1. Was ist mit Probezeit überhaupt gemeint?

Eine Probezeit wird zumeist in den ersten sechs Monaten des Arbeitsverhältnisses vereinbart. Dies ist aber nicht zwingend, die Probezeit kann auch kürzer sein, z. B. drei Monate. Länger als sechs Monate sollte sie in der Regel nicht sein.

Eine Probezeit kann als Befristung vereinbart sein. Dann endet das Arbeitsverhältnis automatisch nach Ablauf der vereinbarten Zeit, ohne dass es einer Kündigung bedarf. Voraussetzung ist, dass die Befristung wirksam ist, § 14 Abs.1 (mit Sachgrund) oder Abs. 2 (ohne Sachgrund) des Teilzeit- und Befristungsgesetzes. Häufiger ist die Probezeit aber als Zeit mit einer geringeren Kündigungsfrist vereinbart.
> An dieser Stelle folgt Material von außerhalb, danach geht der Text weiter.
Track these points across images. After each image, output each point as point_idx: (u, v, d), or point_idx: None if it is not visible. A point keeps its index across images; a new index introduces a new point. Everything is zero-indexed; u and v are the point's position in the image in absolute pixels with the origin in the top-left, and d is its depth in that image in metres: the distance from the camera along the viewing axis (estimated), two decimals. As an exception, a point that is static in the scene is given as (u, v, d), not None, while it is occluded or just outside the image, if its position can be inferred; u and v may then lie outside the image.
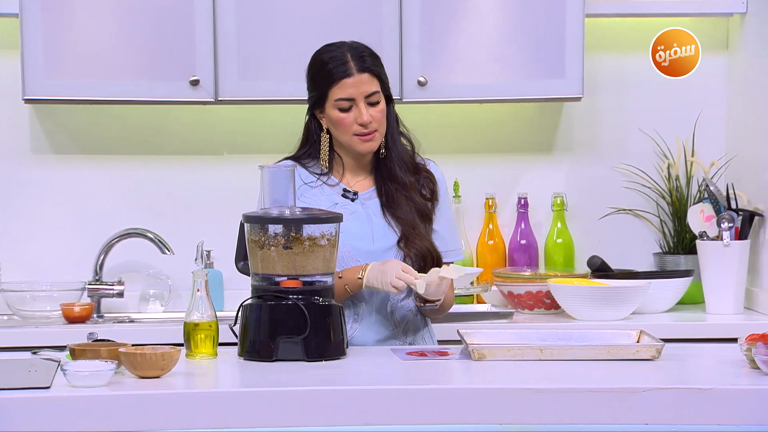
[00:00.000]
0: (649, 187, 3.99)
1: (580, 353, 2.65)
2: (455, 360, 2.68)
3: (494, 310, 3.67)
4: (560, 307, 3.64)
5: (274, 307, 2.69)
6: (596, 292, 3.54)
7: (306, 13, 3.64)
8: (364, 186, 2.97)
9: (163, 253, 3.75)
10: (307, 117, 2.98)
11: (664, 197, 3.97)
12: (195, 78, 3.61)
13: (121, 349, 2.48)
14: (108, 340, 2.76)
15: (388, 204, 2.93)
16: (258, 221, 2.73)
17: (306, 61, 3.69)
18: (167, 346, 2.53)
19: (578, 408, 2.35)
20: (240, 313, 2.72)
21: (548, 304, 3.68)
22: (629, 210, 4.00)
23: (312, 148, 2.97)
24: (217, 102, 3.66)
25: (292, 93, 3.66)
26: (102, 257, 3.77)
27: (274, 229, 2.72)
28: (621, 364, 2.61)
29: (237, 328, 2.73)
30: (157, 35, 3.59)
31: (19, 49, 3.56)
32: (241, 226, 2.80)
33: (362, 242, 2.90)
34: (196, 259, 2.82)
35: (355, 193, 2.95)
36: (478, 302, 3.86)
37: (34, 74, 3.56)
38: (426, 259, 2.90)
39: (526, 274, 3.73)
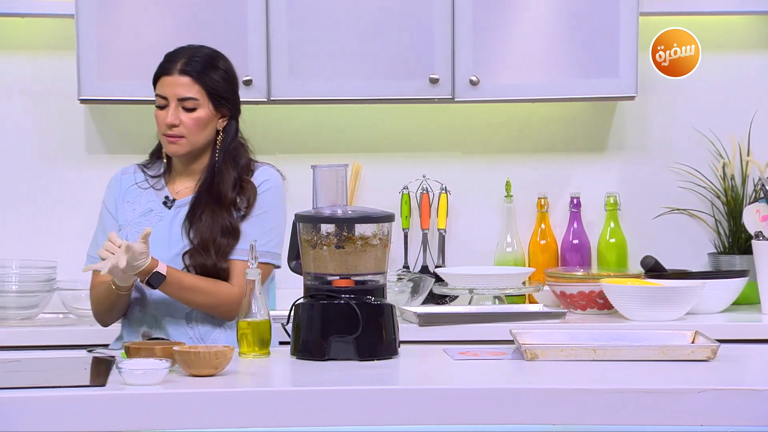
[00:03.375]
0: (703, 187, 3.95)
1: (634, 354, 2.63)
2: (508, 360, 2.67)
3: (546, 310, 3.66)
4: (613, 307, 3.61)
5: (326, 306, 2.69)
6: (650, 293, 3.51)
7: (357, 14, 3.64)
8: (187, 193, 2.94)
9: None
10: None
11: (719, 197, 3.93)
12: (248, 78, 3.62)
13: (176, 348, 2.49)
14: (162, 339, 2.79)
15: (192, 215, 2.89)
16: (310, 221, 2.74)
17: (357, 61, 3.70)
18: (221, 345, 2.55)
19: (633, 409, 2.34)
20: (293, 312, 2.73)
21: (601, 304, 3.66)
22: (684, 210, 3.97)
23: (159, 146, 2.98)
24: (270, 102, 3.67)
25: (343, 93, 3.68)
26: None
27: (327, 228, 2.72)
28: (675, 365, 2.59)
29: (290, 327, 2.74)
30: (209, 36, 3.60)
31: (75, 50, 3.60)
32: (294, 225, 2.81)
33: (158, 248, 2.85)
34: (249, 259, 2.82)
35: (173, 200, 2.93)
36: (530, 302, 3.84)
37: (88, 75, 3.60)
38: (206, 274, 2.85)
39: (579, 274, 3.71)
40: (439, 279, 3.78)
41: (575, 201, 3.93)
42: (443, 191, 3.92)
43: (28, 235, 3.84)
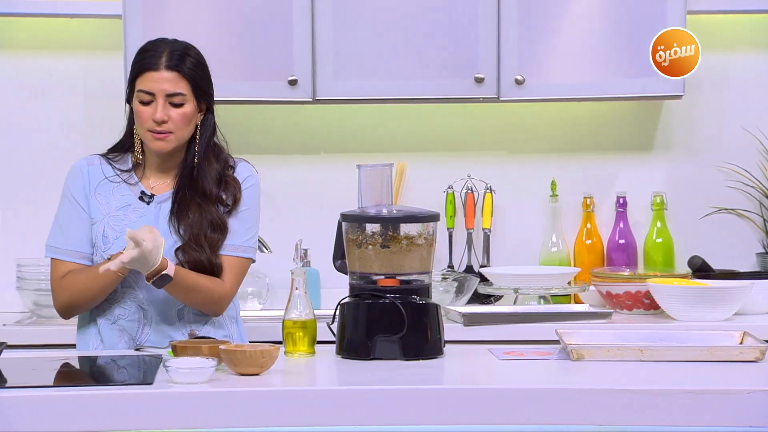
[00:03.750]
0: (752, 186, 3.91)
1: (682, 354, 2.61)
2: (553, 360, 2.66)
3: (592, 310, 3.64)
4: (660, 307, 3.59)
5: (371, 305, 2.69)
6: (697, 293, 3.49)
7: (403, 13, 3.64)
8: (164, 188, 2.90)
9: (261, 251, 3.78)
10: (128, 108, 2.92)
11: (767, 196, 3.89)
12: (293, 78, 3.63)
13: (222, 347, 2.50)
14: (208, 338, 2.80)
15: (179, 210, 2.85)
16: (355, 220, 2.74)
17: (403, 61, 3.70)
18: (266, 344, 2.56)
19: (680, 409, 2.32)
20: (338, 311, 2.73)
21: (647, 304, 3.63)
22: (731, 209, 3.93)
23: (126, 139, 2.92)
24: (315, 101, 3.68)
25: (388, 92, 3.68)
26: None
27: (372, 228, 2.72)
28: (723, 366, 2.56)
29: (335, 327, 2.75)
30: (255, 36, 3.63)
31: (123, 51, 3.62)
32: (339, 224, 2.81)
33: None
34: (294, 258, 2.83)
35: (151, 196, 2.88)
36: (576, 302, 3.83)
37: (135, 75, 3.61)
38: (200, 269, 2.82)
39: (625, 273, 3.69)
40: (483, 279, 3.78)
41: (621, 200, 3.91)
42: (488, 191, 3.91)
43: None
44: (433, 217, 2.75)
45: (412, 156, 3.93)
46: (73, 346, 2.95)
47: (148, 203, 2.87)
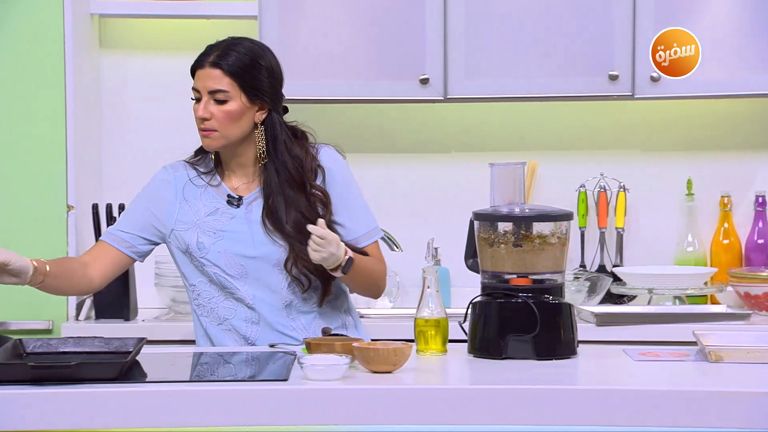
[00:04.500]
0: None
1: (825, 358, 2.54)
2: (690, 362, 2.61)
3: (730, 311, 3.57)
4: (800, 309, 3.50)
5: (503, 305, 2.68)
6: (840, 295, 3.39)
7: (535, 11, 3.61)
8: (249, 188, 2.88)
9: (392, 250, 3.79)
10: None
11: None
12: (425, 77, 3.64)
13: (355, 345, 2.52)
14: (341, 335, 2.82)
15: (270, 213, 2.83)
16: (488, 219, 2.73)
17: (535, 59, 3.67)
18: (399, 342, 2.56)
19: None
20: (469, 310, 2.73)
21: (787, 306, 3.55)
22: None
23: None
24: (446, 100, 3.68)
25: (521, 90, 3.66)
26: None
27: (504, 226, 2.71)
28: None
29: (466, 325, 2.74)
30: (388, 35, 3.64)
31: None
32: (471, 223, 2.81)
33: (244, 247, 2.83)
34: (426, 257, 2.84)
35: (239, 199, 2.87)
36: (713, 303, 3.76)
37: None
38: (312, 268, 2.81)
39: (764, 274, 3.61)
40: (616, 278, 3.73)
41: (760, 200, 3.82)
42: (621, 189, 3.86)
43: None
44: (567, 216, 2.72)
45: (544, 154, 3.90)
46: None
47: (237, 206, 2.88)
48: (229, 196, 2.88)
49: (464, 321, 2.75)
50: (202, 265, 2.86)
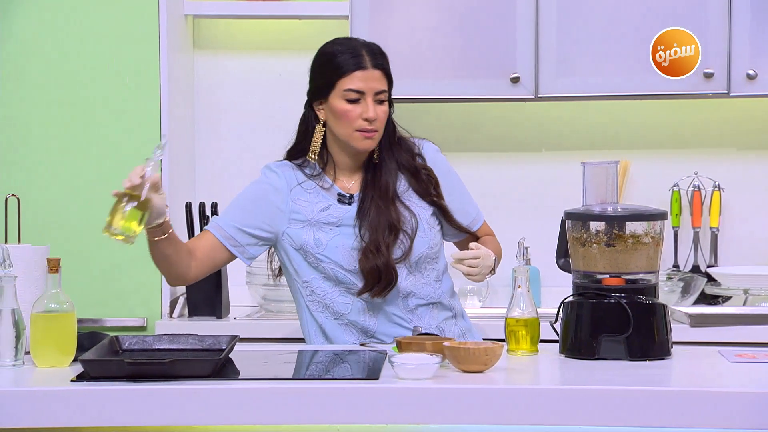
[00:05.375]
0: None
1: None
2: (788, 364, 2.57)
3: (827, 313, 3.49)
4: None
5: (596, 305, 2.66)
6: None
7: (626, 11, 3.58)
8: (355, 189, 2.89)
9: (482, 249, 3.78)
10: (306, 109, 2.90)
11: None
12: (515, 75, 3.62)
13: (446, 344, 2.52)
14: (432, 334, 2.82)
15: (361, 210, 2.84)
16: (580, 218, 2.71)
17: (628, 56, 3.64)
18: (490, 342, 2.56)
19: None
20: (561, 310, 2.71)
21: None
22: None
23: (306, 142, 2.89)
24: (537, 99, 3.66)
25: (613, 88, 3.62)
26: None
27: (596, 226, 2.69)
28: None
29: (558, 325, 2.72)
30: (479, 34, 3.64)
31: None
32: (562, 223, 2.79)
33: (360, 241, 2.84)
34: (516, 256, 2.82)
35: (351, 197, 2.87)
36: (811, 303, 3.69)
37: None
38: (376, 276, 2.80)
39: None
40: (711, 279, 3.68)
41: None
42: (716, 189, 3.81)
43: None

Die Probezeitkündigungsfrist beträgt, wenn nicht Tarifverträge andere Fristen vorgehen, nach § 622 Abs. 3 des Bürgerlichen Gesetzbuchs zwei Wochen. Zwei Wochen heißt: ab dem Zugang der Kündigung, nicht zwei Wochen zum Monatsende, sondern zwei Wochen. Beispiel: Die Kündigung geht am Montag zu, das Arbeitsverhältnis endet dann mit Ablauf des übernächsten Montags. Die Kündigung muss noch vor Ablauf der vereinbarten Probezeit zugehen, damit mit der kürzeren Kündigungsfrist gekündigt werden kann. Das Fristende darf nach überwiegender Ansicht über die Probezeit „hinausragen“.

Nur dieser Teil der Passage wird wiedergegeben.